Take the entries below and retype them word for word, excluding the images.

-- -- --

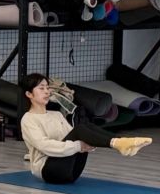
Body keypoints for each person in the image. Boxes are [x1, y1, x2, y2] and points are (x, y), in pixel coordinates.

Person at [17, 73, 152, 184]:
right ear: (29, 94)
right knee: (80, 129)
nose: (47, 92)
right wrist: (78, 146)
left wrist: (90, 143)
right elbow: (44, 146)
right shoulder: (28, 119)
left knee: (85, 126)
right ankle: (119, 143)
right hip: (49, 172)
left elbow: (76, 136)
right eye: (41, 88)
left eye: (47, 88)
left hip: (72, 172)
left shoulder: (56, 115)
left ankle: (121, 142)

-- -- --

TASK ANSWER:
Body keypoints for each person in the image. Boxes are [x1, y1, x2, y2] and points are (x, y), in pixel coordinates.

Person at [17, 73, 152, 184]:
right ear: (29, 94)
right knee: (80, 129)
nose: (47, 92)
right wrist: (78, 146)
left wrist: (90, 143)
right elbow: (44, 146)
right shoulder: (28, 119)
left knee: (85, 126)
right ankle: (119, 143)
right hip: (49, 172)
left elbow: (76, 136)
right eye: (41, 88)
left eye: (47, 88)
left hip: (72, 172)
left shoulder: (56, 115)
left ankle: (121, 142)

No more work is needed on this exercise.